- Born: February 16, 1934 Philadelphia, Pennsylvania
- Died: September 17, 2007 (aged 73) New York, New York
- Occupation: Attorney

= Howard Gittis =

American lawyer

Howard Gittis (February 16, 1934 – September 17, 2007) was an American attorney known for being a longtime adviser to Ronald Perelman and an adviser to the mayor of Philadelphia, Frank Rizzo.

== Biography ==
Gittis was born in Philadelphia, Pennsylvania. He graduated from Philadelphia's Central High School and earned his economics and law degrees from the University of Pennsylvania. He served in the U.S. Air Force at an Illinois airbase. After his military duty, he accepted a job offer from Tom McBride who had just been elected to the Pennsylvania Supreme Court. McBride lost his subsequent election, leading McBride to found his namesake law firm and keep Gittis by his side. This led to a merger with Wolf, Block, Schorr & Solis-Cohen where Gittis eventually became managing partner. Gittis worked at Wolf Block for 25 years. He continued in a consulting capacity to Wolf Block for a few years after he relocated to New York with MacAndrews & Forbes, a holding company owned by Ronald Perelman.

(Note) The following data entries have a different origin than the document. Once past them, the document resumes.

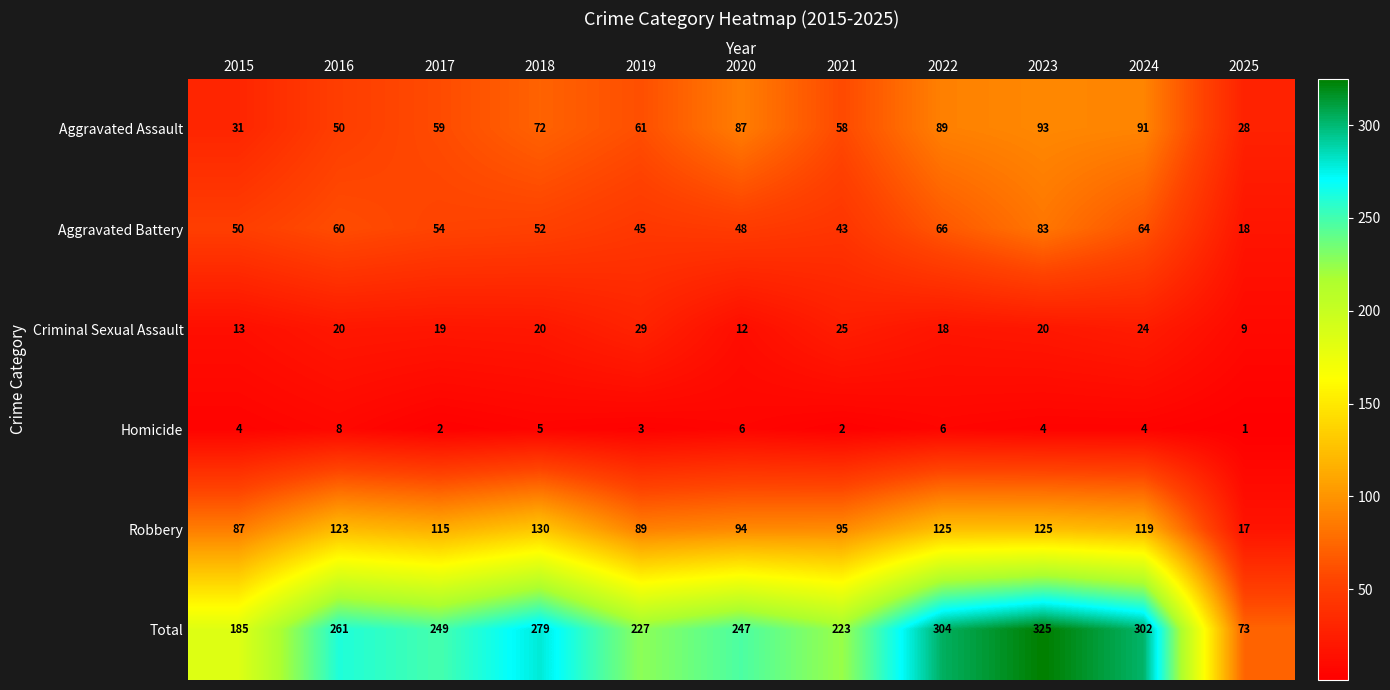

What is the difference between the maximum and second lowest values in the Criminal Sexual Assault series?

17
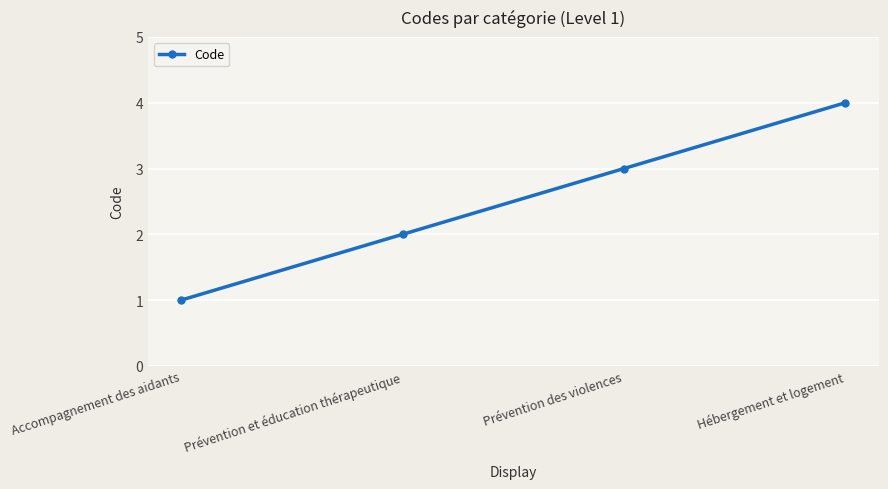

List the labels in order of value, largest first.

Hébergement et logement, Prévention des violences, Prévention et éducation thérapeutique, Accompagnement des aidants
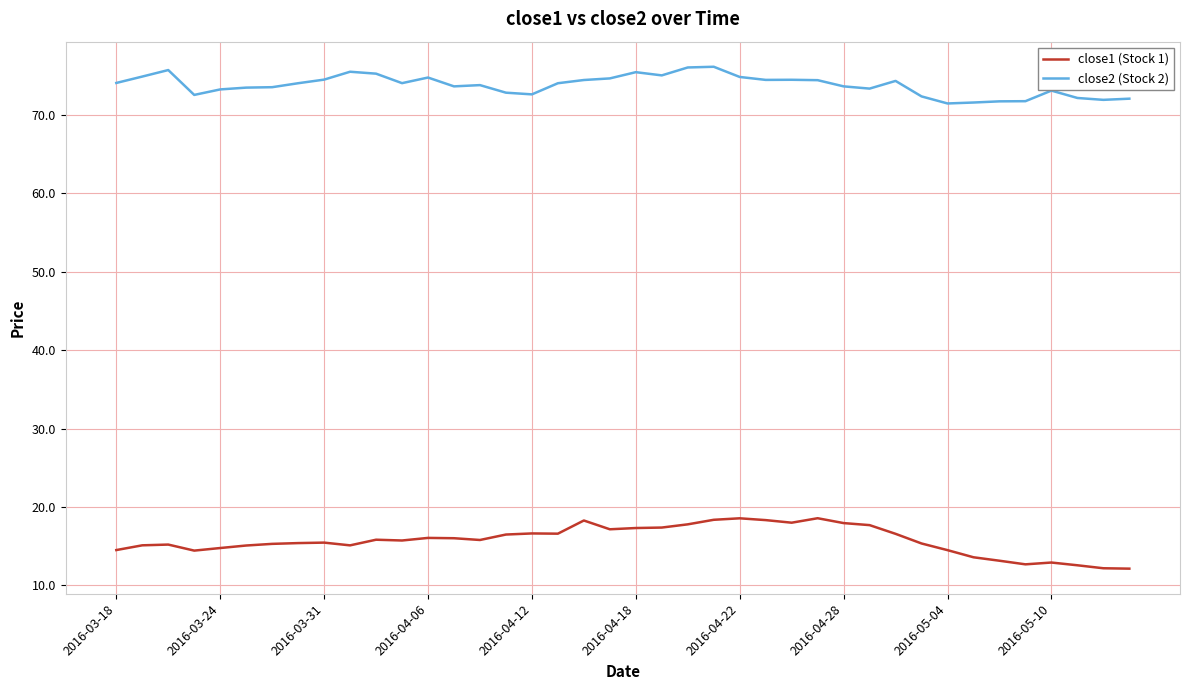

List the series in order of their overall mean, lowest first.

close1 (Stock 1), close2 (Stock 2)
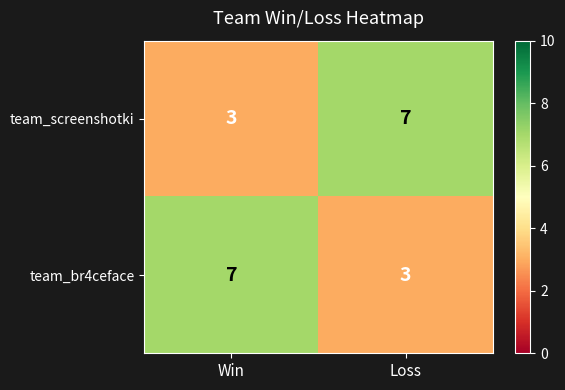

Is it true that team_screenshotki equals 12 at Loss?

False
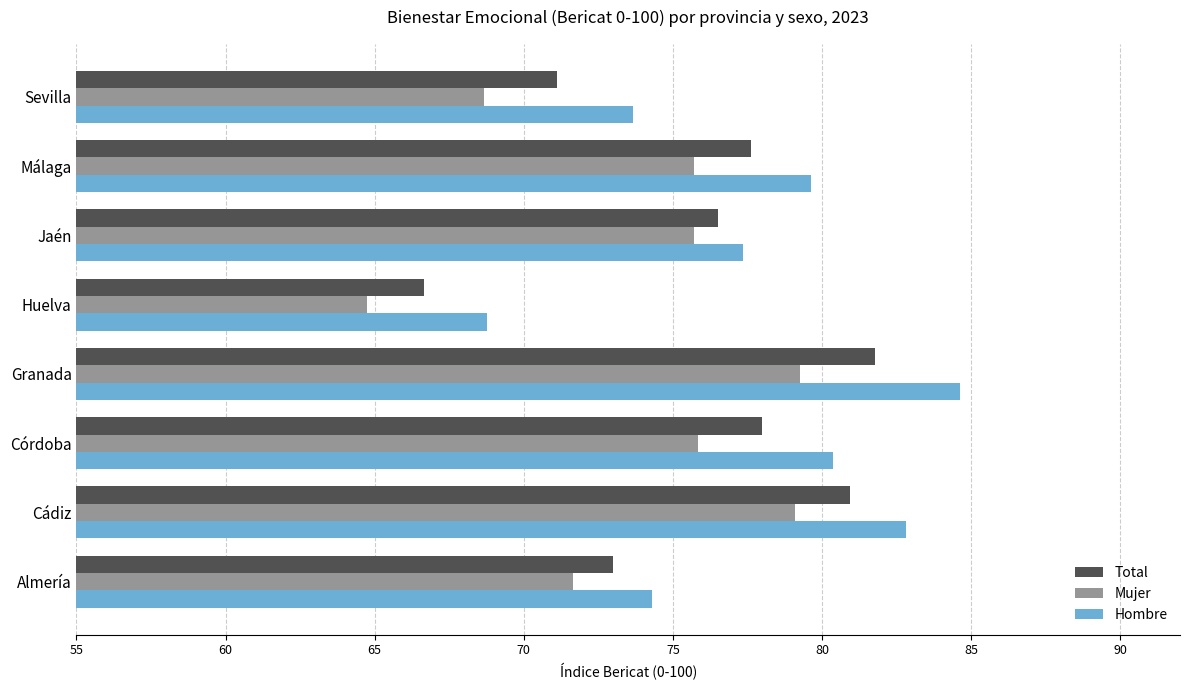

Which series has the largest total across all categories?

Hombre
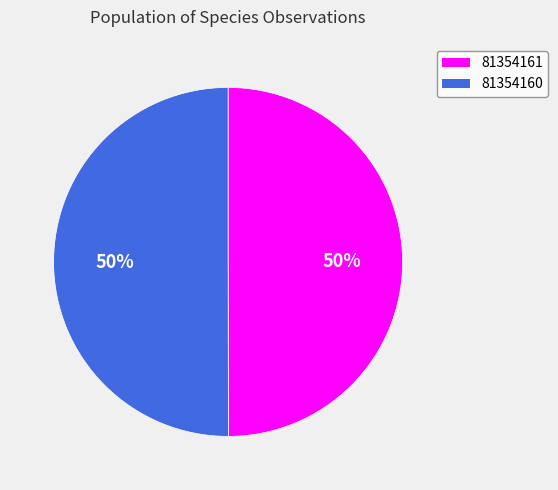

Do 81354161 and 81354160 together represent more than half of the pie?

Yes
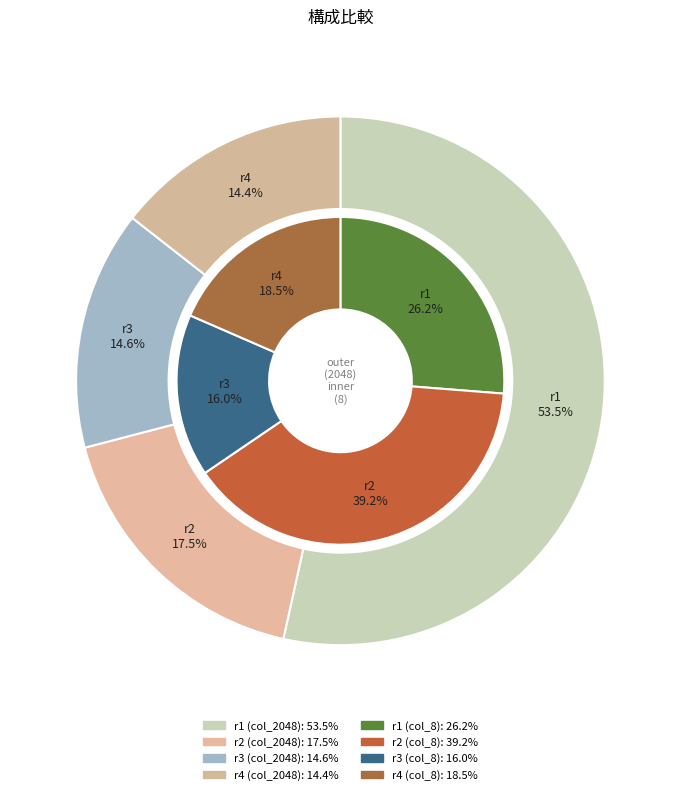

Count the number of slices in the pie.

4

Gittis and Perelman first met in the 1970s. Gittis became Perelman's trusted adviser and friend. Gittis also acted as an adviser for the politician Frank Rizzo, whom he successfully defended from an attempted recall. In 1985, Gittis was recognized by the National Law Journal as one of the top 100 attorneys in the country.

==Family==
Gittis, the son of Russian immigrants, was the first in his family to go to college. He married twice and had four daughters.

==Death==
Gittis died in his sleep at his Manhattan home on September 16, 2007, from heart failure.